Die Freiheit eingetauscht gegen den Stillstand

Kaum waren in diesem Jahr wieder die Forderungen nach einem Tempolimit auf deutschen Autobahnen im Newsticker erschienen, ging das Gerangel in den Kommentarbereichen großer und kleiner deutscher Zeitungen, sozialer Netzwerke und auf der Straße schon los. Ein Angriff auf des Deutschen liebstes Spielzeug? Allerorts konnte präzise festgestellt: Was in den USA nach wie vor das Klammern am privaten Waffenbesitz ist, das ist in Deutschland die festgefahrene Haltung der Autofahrer*innen und ihrer Bleifüße. Auch dreißig Jahre nach der prominenten Kampagne des Allgemeinen Deutschen Automobil Clubs „Freie Fahrt für freie Bürger“ wird die Automobilität noch immer als Ausdruck von Freiheit, Unabhängigkeit, Individualität und Selbstbestimmung verteidigt. Längst eins geworden, stellen Fahrer*in und Auto jede Dystopie von marodierenden Cyborgs in den Schatten. Wieso nur diese Starrsinnigkeit?
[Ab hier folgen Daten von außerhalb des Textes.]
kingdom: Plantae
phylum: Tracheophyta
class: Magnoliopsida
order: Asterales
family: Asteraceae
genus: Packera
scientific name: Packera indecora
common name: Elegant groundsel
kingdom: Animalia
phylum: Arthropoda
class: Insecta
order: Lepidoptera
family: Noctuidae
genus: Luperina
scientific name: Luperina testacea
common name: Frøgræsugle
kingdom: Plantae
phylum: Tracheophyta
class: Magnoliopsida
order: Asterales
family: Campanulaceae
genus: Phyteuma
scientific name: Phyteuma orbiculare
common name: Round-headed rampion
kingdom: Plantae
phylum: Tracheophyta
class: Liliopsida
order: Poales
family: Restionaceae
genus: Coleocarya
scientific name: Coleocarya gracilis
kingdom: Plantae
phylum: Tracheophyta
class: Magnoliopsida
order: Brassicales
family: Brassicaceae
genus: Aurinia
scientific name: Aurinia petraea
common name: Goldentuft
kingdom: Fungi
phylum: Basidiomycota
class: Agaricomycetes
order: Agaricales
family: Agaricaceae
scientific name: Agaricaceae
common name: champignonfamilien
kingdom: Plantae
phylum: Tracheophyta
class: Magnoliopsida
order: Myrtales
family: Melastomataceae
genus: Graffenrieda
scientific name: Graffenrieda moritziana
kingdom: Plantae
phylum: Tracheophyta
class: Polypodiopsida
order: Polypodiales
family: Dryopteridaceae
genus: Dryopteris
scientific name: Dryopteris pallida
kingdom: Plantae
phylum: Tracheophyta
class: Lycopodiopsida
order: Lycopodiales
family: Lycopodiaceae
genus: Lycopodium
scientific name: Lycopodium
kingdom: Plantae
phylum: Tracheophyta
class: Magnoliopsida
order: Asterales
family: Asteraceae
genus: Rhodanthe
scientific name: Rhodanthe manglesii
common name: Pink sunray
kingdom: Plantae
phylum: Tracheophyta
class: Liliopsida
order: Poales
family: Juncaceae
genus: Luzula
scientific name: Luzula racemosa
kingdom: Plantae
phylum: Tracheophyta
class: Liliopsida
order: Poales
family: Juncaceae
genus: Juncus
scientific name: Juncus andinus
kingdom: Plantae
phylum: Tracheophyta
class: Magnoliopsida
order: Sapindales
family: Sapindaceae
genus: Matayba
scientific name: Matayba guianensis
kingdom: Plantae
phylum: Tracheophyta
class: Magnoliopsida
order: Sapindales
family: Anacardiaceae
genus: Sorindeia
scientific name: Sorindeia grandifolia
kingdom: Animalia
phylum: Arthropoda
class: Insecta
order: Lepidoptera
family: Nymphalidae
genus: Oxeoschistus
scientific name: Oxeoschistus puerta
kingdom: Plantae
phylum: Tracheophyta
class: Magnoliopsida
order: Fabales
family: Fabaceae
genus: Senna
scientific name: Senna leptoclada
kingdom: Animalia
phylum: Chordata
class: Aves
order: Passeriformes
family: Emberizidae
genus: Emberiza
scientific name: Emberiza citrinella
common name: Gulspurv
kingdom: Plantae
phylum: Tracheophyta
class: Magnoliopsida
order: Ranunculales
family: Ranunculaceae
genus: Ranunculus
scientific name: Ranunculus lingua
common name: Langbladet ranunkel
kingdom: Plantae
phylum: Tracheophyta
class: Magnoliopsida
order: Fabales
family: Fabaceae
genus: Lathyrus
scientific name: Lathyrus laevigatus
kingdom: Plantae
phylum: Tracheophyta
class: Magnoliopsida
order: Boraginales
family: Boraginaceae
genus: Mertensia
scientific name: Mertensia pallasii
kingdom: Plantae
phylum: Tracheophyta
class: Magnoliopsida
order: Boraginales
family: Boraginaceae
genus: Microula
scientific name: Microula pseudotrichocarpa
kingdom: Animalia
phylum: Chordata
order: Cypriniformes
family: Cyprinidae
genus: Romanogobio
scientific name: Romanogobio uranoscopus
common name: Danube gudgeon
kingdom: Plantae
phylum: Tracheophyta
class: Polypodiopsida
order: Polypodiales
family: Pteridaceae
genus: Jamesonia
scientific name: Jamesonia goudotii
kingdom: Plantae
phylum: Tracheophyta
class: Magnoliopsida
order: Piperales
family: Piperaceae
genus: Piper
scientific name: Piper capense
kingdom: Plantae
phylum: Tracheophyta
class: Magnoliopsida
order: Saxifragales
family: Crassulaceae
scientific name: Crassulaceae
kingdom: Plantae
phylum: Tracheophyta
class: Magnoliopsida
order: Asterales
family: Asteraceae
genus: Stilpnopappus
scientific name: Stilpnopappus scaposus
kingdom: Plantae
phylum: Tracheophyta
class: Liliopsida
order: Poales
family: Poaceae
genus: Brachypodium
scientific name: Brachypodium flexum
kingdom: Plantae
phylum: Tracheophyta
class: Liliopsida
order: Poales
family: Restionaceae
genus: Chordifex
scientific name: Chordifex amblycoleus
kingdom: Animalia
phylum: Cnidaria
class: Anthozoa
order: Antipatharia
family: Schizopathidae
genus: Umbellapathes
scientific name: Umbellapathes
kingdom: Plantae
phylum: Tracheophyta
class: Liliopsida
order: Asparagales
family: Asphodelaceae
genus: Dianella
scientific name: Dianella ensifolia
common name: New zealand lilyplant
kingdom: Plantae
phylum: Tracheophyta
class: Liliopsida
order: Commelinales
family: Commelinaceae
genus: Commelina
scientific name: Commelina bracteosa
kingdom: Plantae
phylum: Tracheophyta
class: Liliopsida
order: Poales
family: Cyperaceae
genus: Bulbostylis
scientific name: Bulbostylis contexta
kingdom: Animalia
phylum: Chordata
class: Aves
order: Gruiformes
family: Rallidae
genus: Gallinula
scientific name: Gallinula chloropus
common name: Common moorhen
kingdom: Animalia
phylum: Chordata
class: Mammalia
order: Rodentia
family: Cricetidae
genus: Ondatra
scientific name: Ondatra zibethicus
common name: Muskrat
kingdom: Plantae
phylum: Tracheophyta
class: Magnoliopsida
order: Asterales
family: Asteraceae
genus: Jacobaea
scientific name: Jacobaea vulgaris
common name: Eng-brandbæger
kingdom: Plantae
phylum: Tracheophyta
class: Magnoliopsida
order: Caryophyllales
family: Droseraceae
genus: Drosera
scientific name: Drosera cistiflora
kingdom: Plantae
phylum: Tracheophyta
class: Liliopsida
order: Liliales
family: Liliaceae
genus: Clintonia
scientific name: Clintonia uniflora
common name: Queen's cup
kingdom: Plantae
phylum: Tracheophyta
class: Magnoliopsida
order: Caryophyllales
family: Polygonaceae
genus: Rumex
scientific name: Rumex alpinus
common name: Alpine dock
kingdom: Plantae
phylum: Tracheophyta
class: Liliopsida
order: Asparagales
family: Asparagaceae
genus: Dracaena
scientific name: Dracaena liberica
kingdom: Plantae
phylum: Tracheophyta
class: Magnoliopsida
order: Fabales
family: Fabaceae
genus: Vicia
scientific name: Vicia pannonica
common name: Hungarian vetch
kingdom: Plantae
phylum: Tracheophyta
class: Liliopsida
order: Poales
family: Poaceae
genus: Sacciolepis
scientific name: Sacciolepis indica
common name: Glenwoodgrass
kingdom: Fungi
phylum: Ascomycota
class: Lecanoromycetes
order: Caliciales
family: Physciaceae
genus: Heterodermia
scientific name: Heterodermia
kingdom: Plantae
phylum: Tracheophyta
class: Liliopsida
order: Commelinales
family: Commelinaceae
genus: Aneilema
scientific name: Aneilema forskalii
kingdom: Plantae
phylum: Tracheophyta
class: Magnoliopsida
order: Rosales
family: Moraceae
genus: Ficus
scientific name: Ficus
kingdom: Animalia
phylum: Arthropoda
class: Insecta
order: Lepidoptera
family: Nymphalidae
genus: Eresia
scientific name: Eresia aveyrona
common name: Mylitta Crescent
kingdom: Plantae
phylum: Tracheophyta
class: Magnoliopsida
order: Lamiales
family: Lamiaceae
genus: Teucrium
Klar, wir sind nun die dritte Generation, die mit dem Auto aufgewachsen und auch sozialisiert ist. Die Möglichkeit unserer Eltern, oder auch mancher von uns, zur Volljährigkeit ins Auto einzusteigen und die Grenzen der vorher vielleicht noch einfacher zu bestimmenden Heimat hinter sich zu lassen – was für ein Gefühl! Das will uns jemand wegnehmen? Für viele junge Menschen in Deutschland, damals wie heute, ist das Auto wahrscheinlich sogar noch vor dem Umzug in die eigene Wohnung, der erste bewusste Schritt in die Unabhängigkeit vom elterlichen Zuhause. Wie wichtig doch dieser Schritt, den eigenen Radius zu vergrößern, rumzukommen, Erfahrungen zu sammeln. Und auch was für ein großartiges Bedürfnis, sich zu bewegen, sich selbst zu erfahren und mit anderen in Beziehung zu setzen. So richtig erwachsen eben.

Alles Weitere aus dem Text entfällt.